Correlation Between Nasdaq and Destinations International
Can any of the company-specific risk be diversified away by investing in both Nasdaq and Destinations International at the same time? Although using a correlation coefficient on its own may not help to predict future stock returns, this module helps to understand the diversifiable risk of combining Nasdaq and Destinations International into the same portfolio, which is an essential part of the fundamental portfolio management process.
By analyzing existing cross correlation between Nasdaq Inc and Destinations International Equity, you can compare the effects of market volatilities on Nasdaq and Destinations International and check how they will diversify away market risk if combined in the same portfolio for a given time horizon. You can also utilize pair trading strategies of matching a long position in Nasdaq with a short position of Destinations International. Check out your portfolio center. Please also check ongoing floating volatility patterns of Nasdaq and Destinations International.

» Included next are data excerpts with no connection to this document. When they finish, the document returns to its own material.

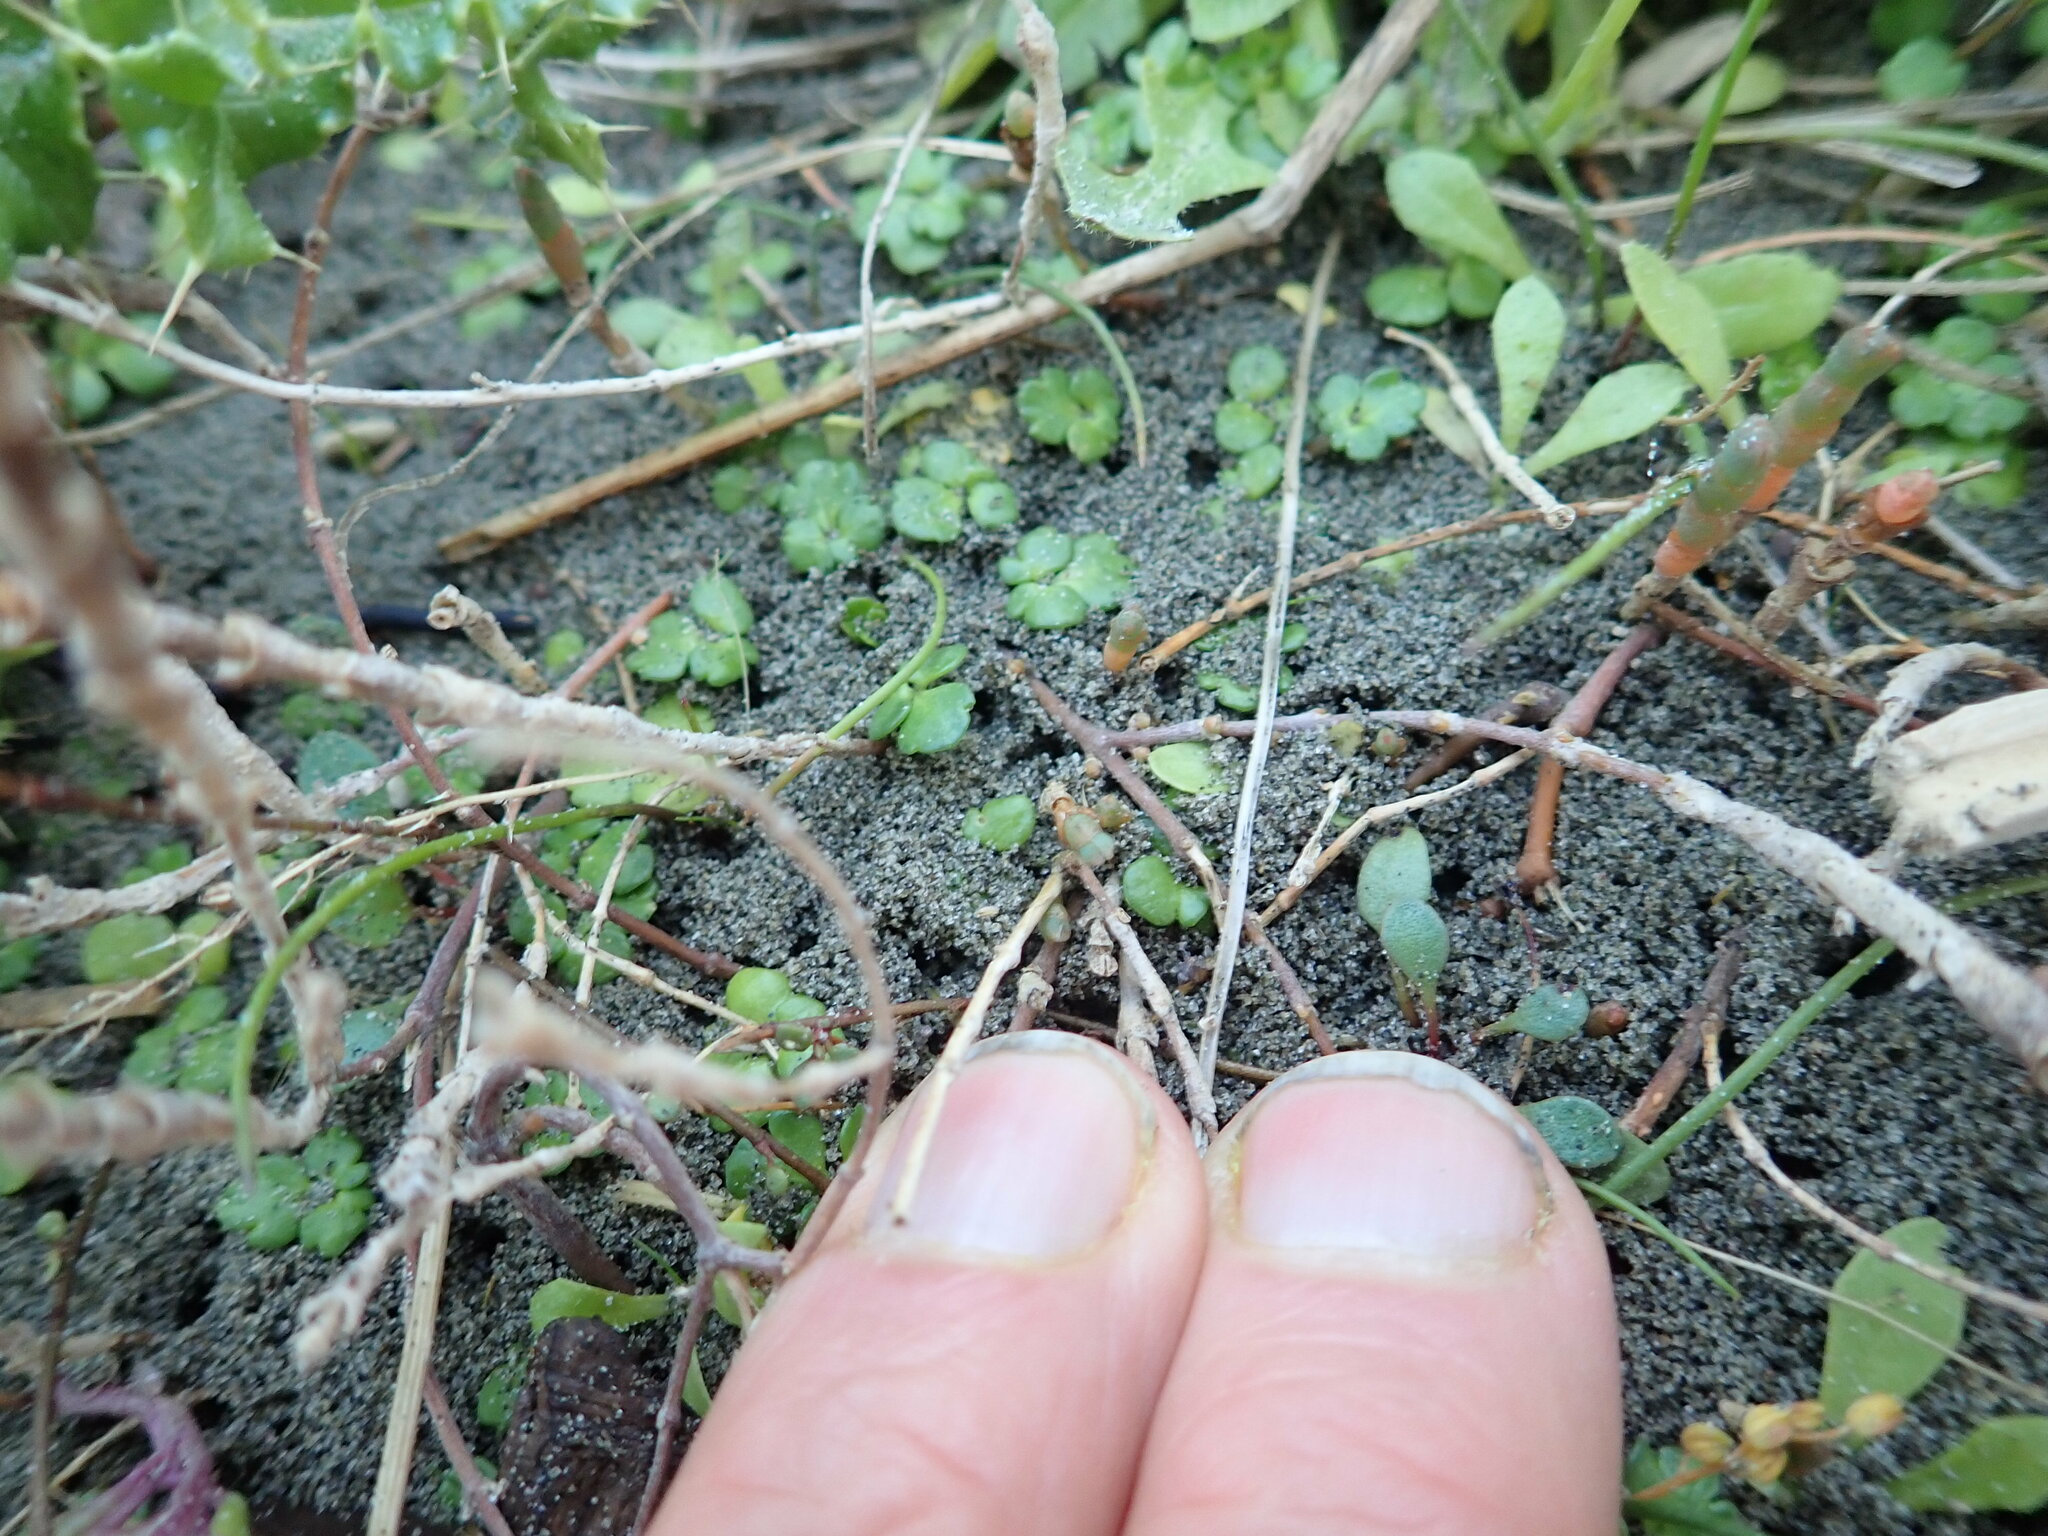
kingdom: Plantae
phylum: Tracheophyta
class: Magnoliopsida
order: Ranunculales
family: Ranunculaceae
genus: Ranunculus
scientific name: Ranunculus acaulis
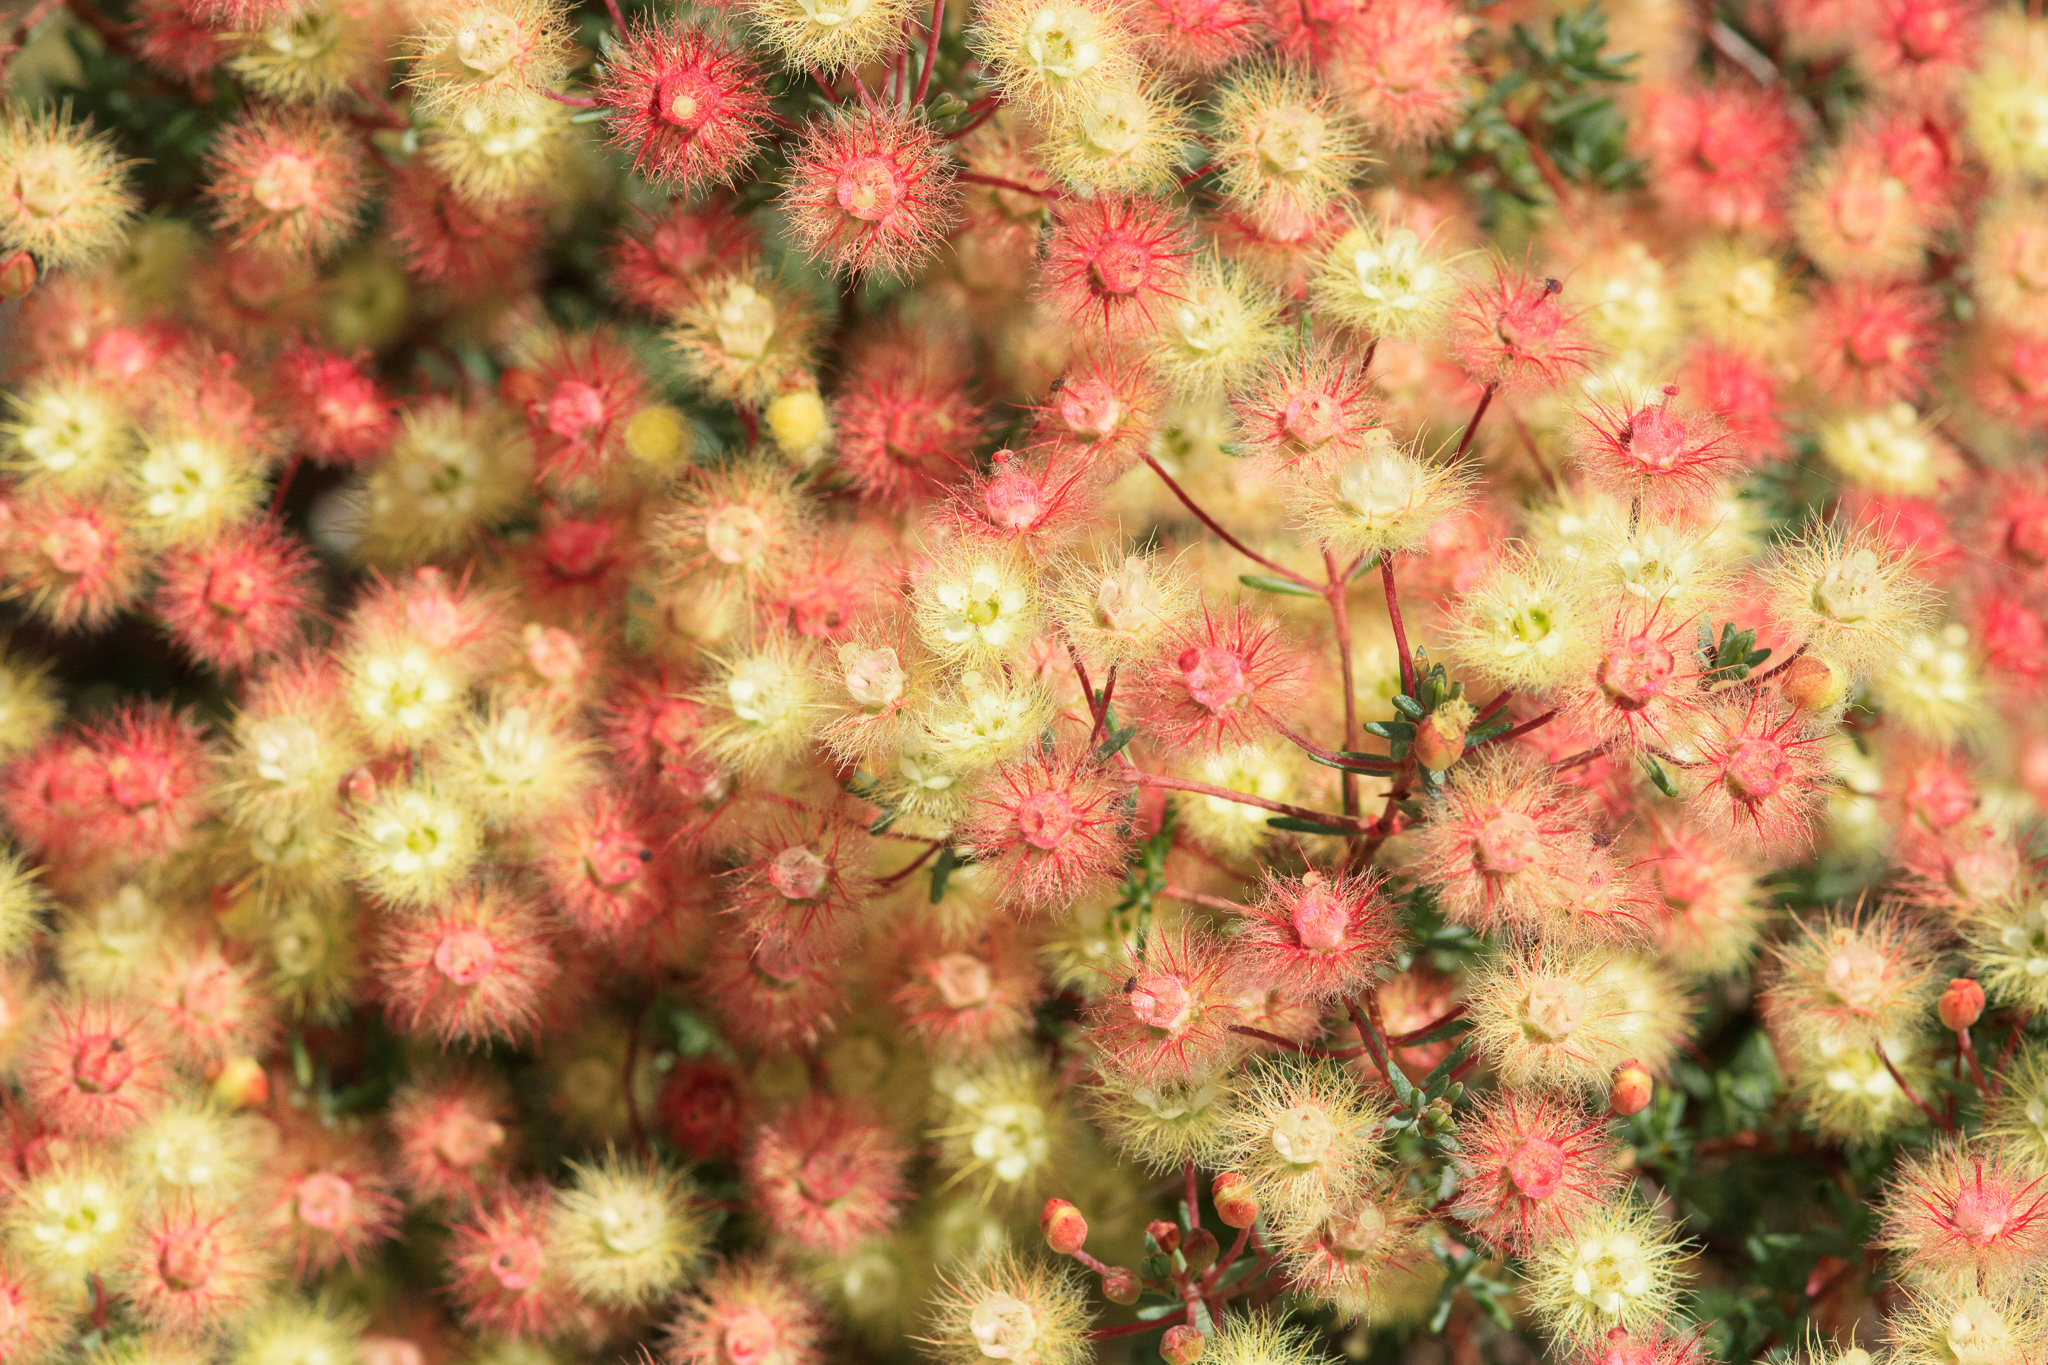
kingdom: Plantae
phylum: Tracheophyta
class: Magnoliopsida
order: Myrtales
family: Myrtaceae
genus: Verticordia
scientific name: Verticordia huegelii
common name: Variegate feather-flower
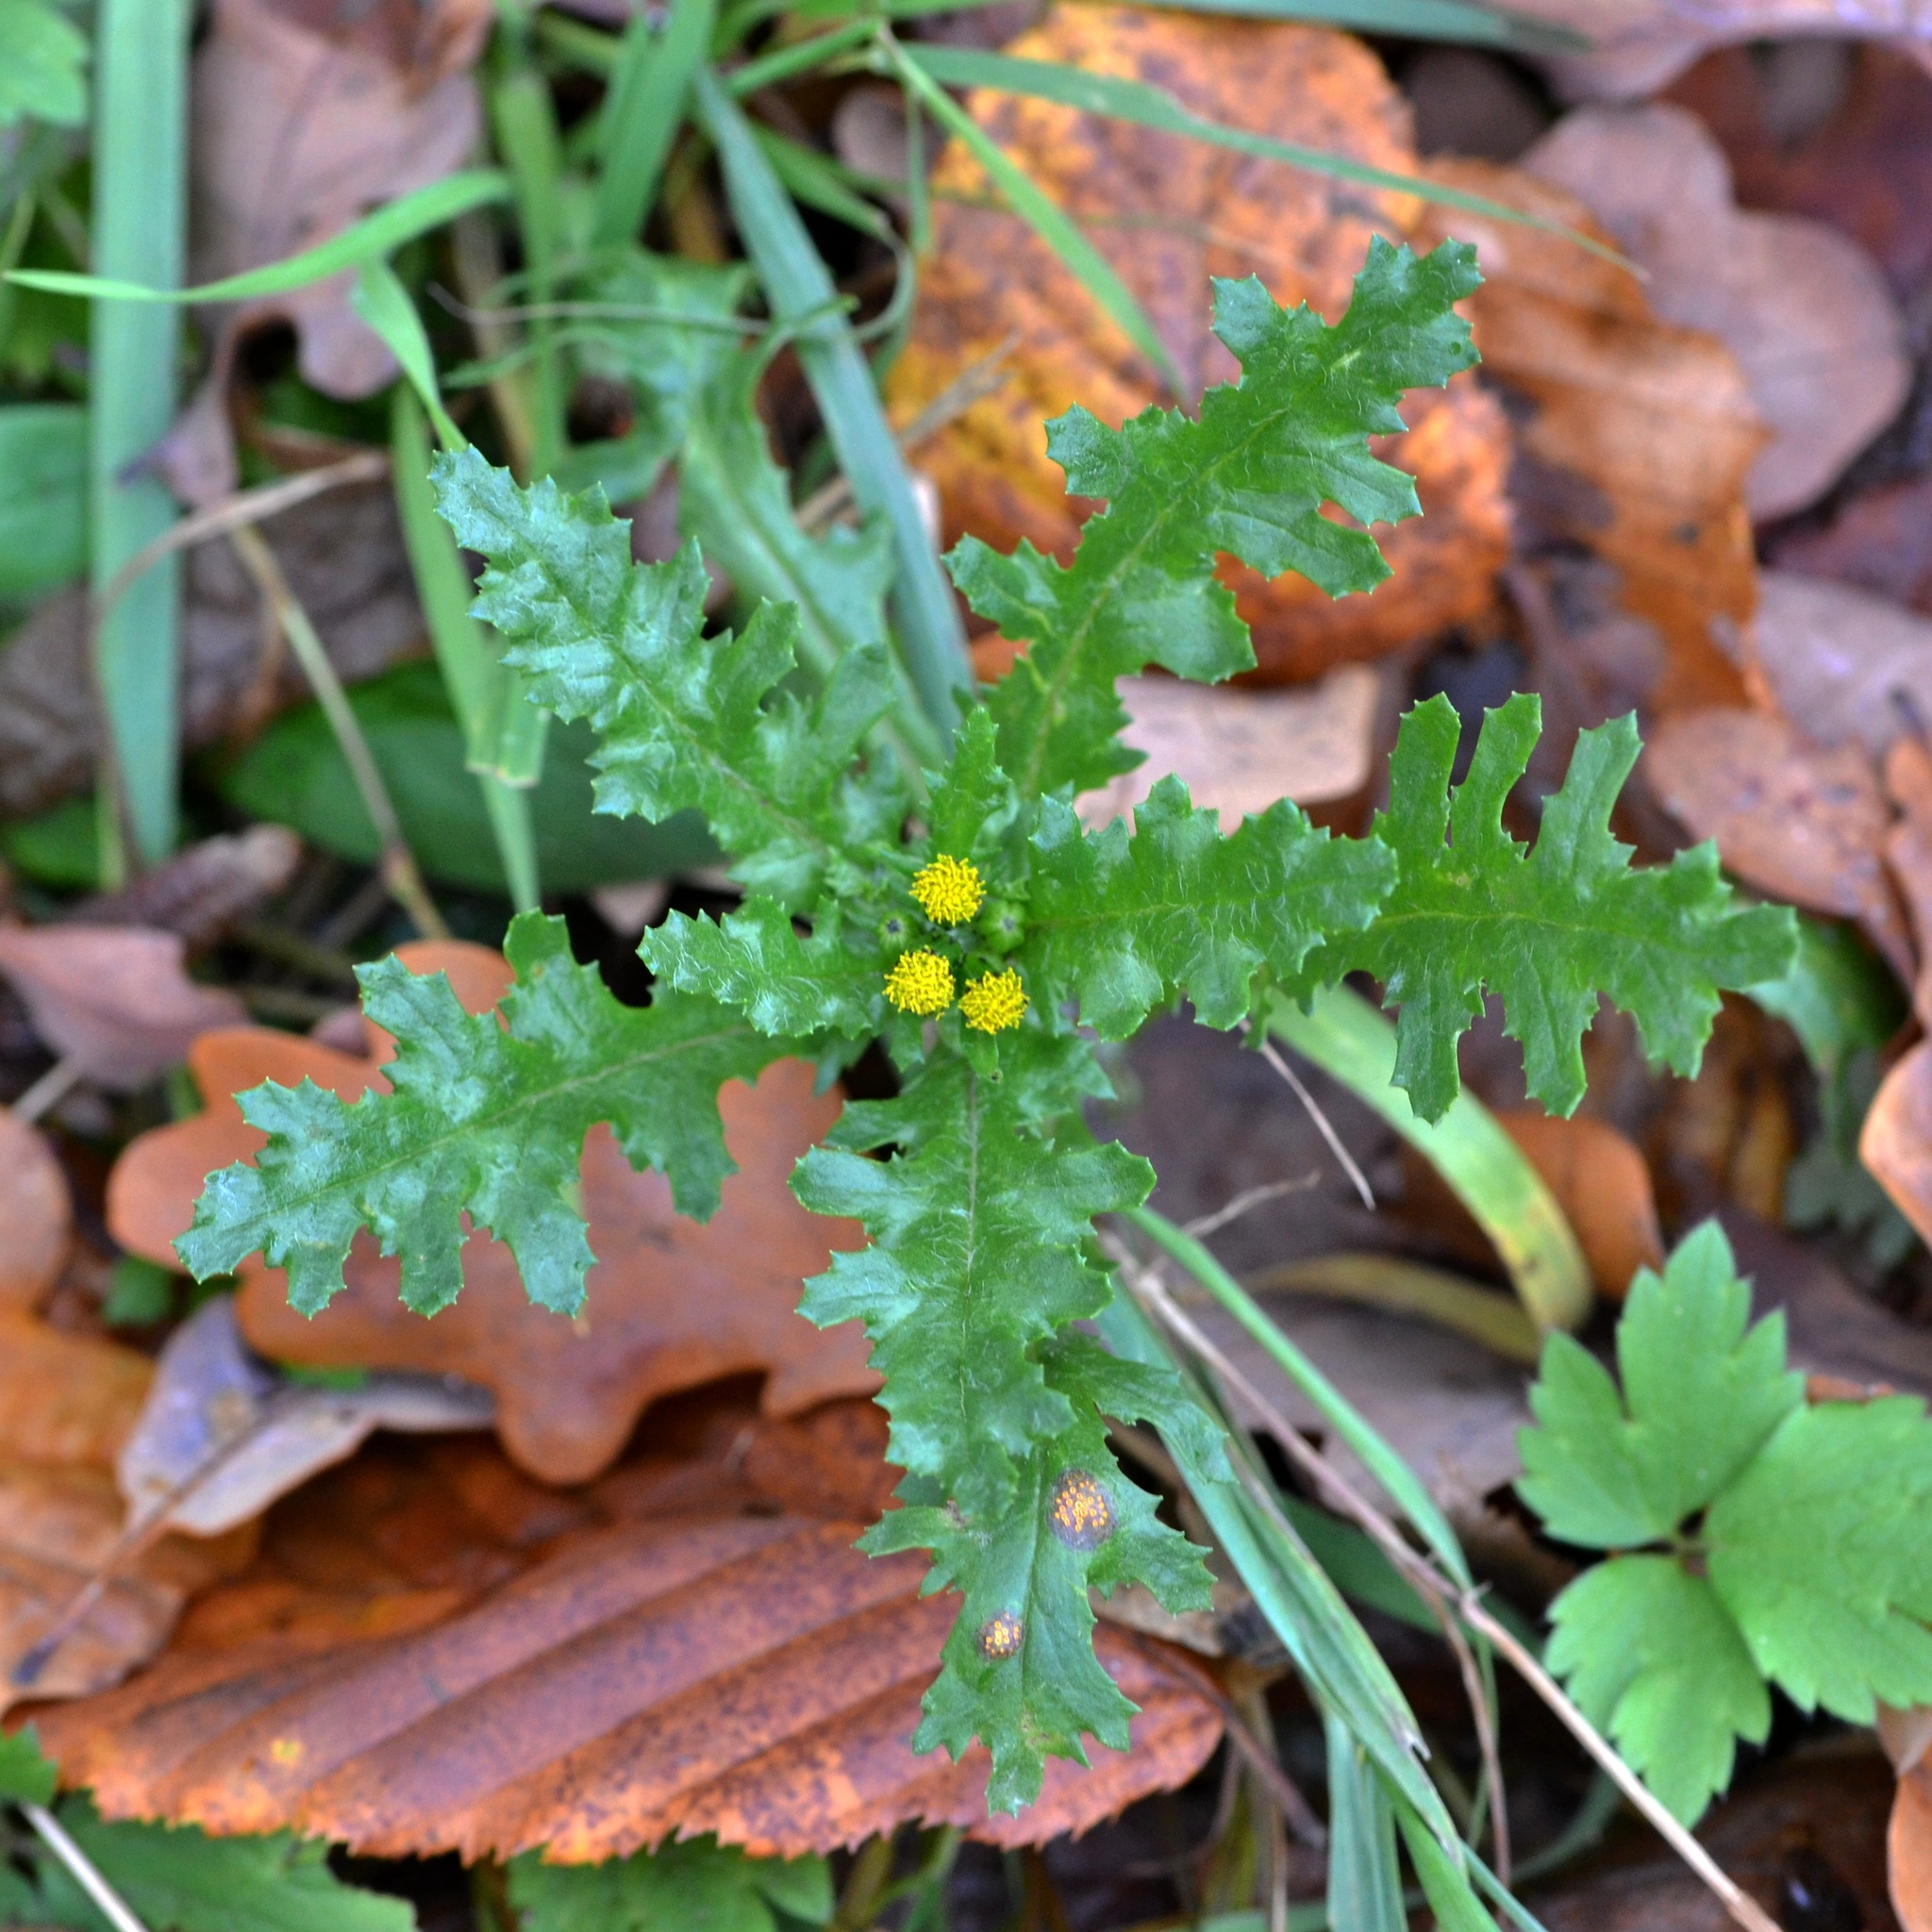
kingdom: Plantae
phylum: Tracheophyta
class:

Diversification Opportunities for Nasdaq and Destinations International
-0.71 | Correlation Coefficient |
Pay attention - limited upside
The 3 months correlation between Nasdaq and Destinations is -0.71. Overlapping area represents the amount of risk that can be diversified away by holding Nasdaq Inc and Destinations International Equ in the same portfolio, assuming nothing else is changed. The correlation between historical prices or returns on Destinations International and Nasdaq is a relative statistical measure of the degree to which these equity instruments tend to move together. The correlation coefficient measures the extent to which returns on Nasdaq Inc are associated (or correlated) with Destinations International. Values of the correlation coefficient range from -1 to +1, where. The correlation of zero (0) is possible when the price movement of Destinations International has no effect on the direction of Nasdaq i.e., Nasdaq and Destinations International go up and down completely randomly.
Pair Corralation between Nasdaq and Destinations International
Given the investment horizon of 90 days Nasdaq Inc is expected to generate 0.97 times more return on investment than Destinations International. However, Nasdaq Inc is 1.03 times less risky than Destinations International. It trades about 0.12 of its potential returns per unit of risk. Destinations International Equity is currently generating about -0.18 per unit of risk. If you would invest 7,369 in Nasdaq Inc on September 23, 2024 and sell it today you would earn a total of 401.00 from holding Nasdaq Inc or generate 5.44% return on investment over 90 days.
Time Period | 3 Months [change] |
Direction | Moves Against |
Strength | Weak |
Accuracy | 100.0% |
Values | Daily Returns |
Nasdaq Inc vs. Destinations International Equ
Performance |
Timeline |
Nasdaq Inc |
Destinations International |
Nasdaq and Destinations International Volatility Contrast
Predicted Return Density |
Returns |
Pair Trading with Nasdaq and Destinations International
The main advantage of trading using opposite Nasdaq and Destinations International positions is that it hedges away some unsystematic risk. Because of two separate transactions, even if Nasdaq position performs unexpectedly, Destinations International can make up some of the losses. Pair trading also minimizes risk from directional movements in the market. For example, if an entire industry or sector drops because of unexpected headlines, the short position in Destinations International will offset losses from the drop in Destinations International's long position.The idea behind Nasdaq Inc and Destinations International Equity pairs trading is to make the combined position market-neutral, meaning the overall market's direction will not affect its win or loss (or potential downside or upside). This can be achieved by designing a pairs trade with two highly correlated stocks or equities that operate in a similar space or sector, making it possible to obtain profits through simple and relatively low-risk investment.Check out your portfolio center.Note that this page's information should be used as a complementary analysis to find the right mix of equity instruments to add to your existing portfolios or create a brand new portfolio. You can also try the FinTech Suite module to use AI to screen and filter profitable investment opportunities.